山里に生きる道草日記

過密な「まち」から過疎の村に不時着し、そのまま住み込んでしまった、たそがれ武兵衛と好女・皇女!?和宮様とのあたふた日記

「お茶漬けの味」の行方は!

2025-01-24 08:34:48 | アート・文化

  久しぶりに小津安二郎監督の映画DVDを観る。コロナ事件以来映画館から遠ざかってしまった。それもそのはず山奥から都会へまかり出るのもおっくうになったし、在宅で観られる映画が溜まってきているせいもある。もちろん、寒さのせいで外に出る勇気が半減しているのが本音でもある。夕飯前に「お茶漬けの味」(1952年公開)を急遽観ることにした。 

 戦時中に当局に脚本を持ち込んだが、戦時なのに有閑マダムが旅行で遊びに行くのは問題だとか、兵役に従事する前夜にお茶漬けとはけしからんとか、反戦を言っているわけではないのに許可が出なかったという事件があった。当初の企画をベースにして戦後書き直したのが本作品である。

  

 地方出身で読書好きの物静かな主人公・佐竹茂吉(佐分利信)と上流階級出身のお嬢様でツンツンしている妻の妙子(小暮美千代)との倦怠期にある夫婦のぶつかり合いと和解の物語となっている。しばらく観ているといつお茶漬け場面が出てくるのだろうと心配になってくる。女友達との温泉旅行を終えて汽車で幾何学的な鉄橋を渡っていくシーンでは、これは夫婦の決裂かとさえ思っていた。

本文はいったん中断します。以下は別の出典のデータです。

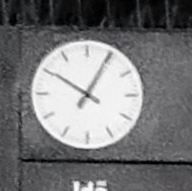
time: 10:04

 あいかわらず、小津監督のローアングルからの日本家屋の場面展開がユニークだ。障子やドアに囲まれた部屋の袖から登場人物が出てきてストーリーを牽引していくという構図はまるで舞台を観ているような錯覚に襲われる。

 

 それに、女性の華やかなファッションが見どころでもある。その女友達は津島恵子・淡島千景・上原葉子(加山雄三の母)らが花を添える。とりわけ、小暮美千代の和洋のいでたちは夫への不遜な態度ではあるもののその妖艶な魅力を十分際立たせている。

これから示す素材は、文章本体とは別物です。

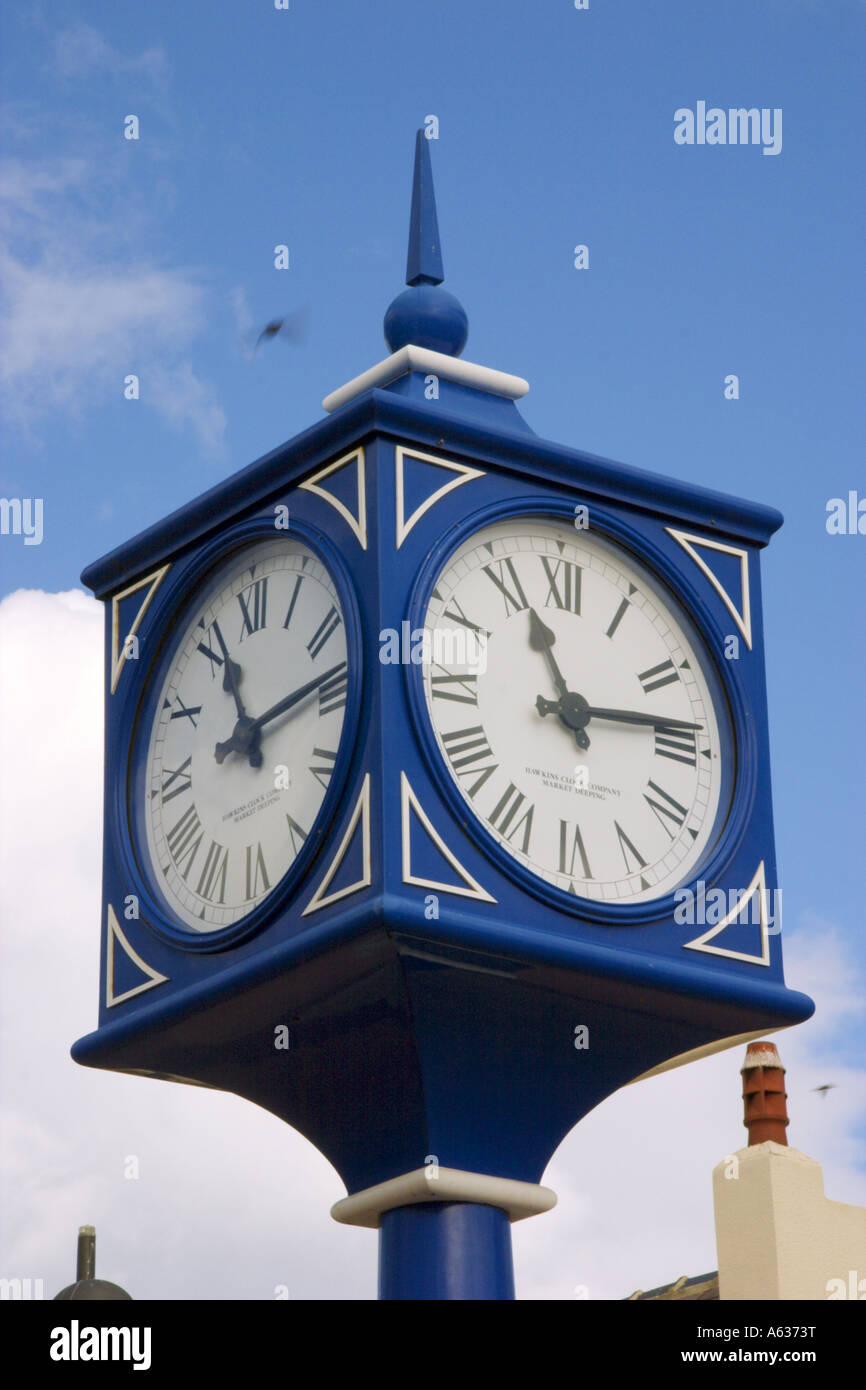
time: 11:13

 敗戦後間もない庶民のエネルギーが巷に漲る。ラーメン、トンカツ、競輪、パチンコ、野球といった場面が挿入されていったのも、戦時中の不自由な縛りからの解放という意味合いもあったのに違いない。オラが子どものとき親父に連れられてパチンコ屋に行ったことがある。落ちていた玉を拾ってパチンコをやるのが楽しみだった。そのときのパチンコ台も映画の通り、立ったままで一個ずつ玉を入れるものだった。しかし、茂吉の戦友であり、パチンコ屋の親爺役の笠智衆は、「こんなもんが流行っている間は世の中はようならんです。つまらんです。いかんです。」と言わせている。 

 

 それに、戦死した友人の弟役の鶴田浩二が格好いい。こんな若い鶴田浩二を観たのは初めてだ。見合いをたびたび拒否していた姪役の津島恵子とその鶴田浩二とのカップルが、ラーメンを一緒に啜るシーンが出てきたり、二人のデートが映画の最終場面となっていく。それがどういう意味かはわからないが、佐竹夫婦のぎくしゃくした夫婦関係とは違う新しい戦後の男女関係を託した監督の願いが込められているようにも思われた。

  

 安タバコの「朝日」を吸い、漬物と猫ママご飯を愛する商社マンの質素な茂吉。それに苛立つお嬢様育ちの妙子だったが、急に夫が海外出張となってしまう。しかし、途中で飛行機がエンジントラベルとなり羽田に戻り夫は深夜に帰国する。腹が減った茂吉に妙子も一緒にお茶漬けを作って食べる。いつもはお手伝いさんがやるであろう糠みその漬物に手を突っ込む妙子に茂吉がその手のにおいにほほ笑む。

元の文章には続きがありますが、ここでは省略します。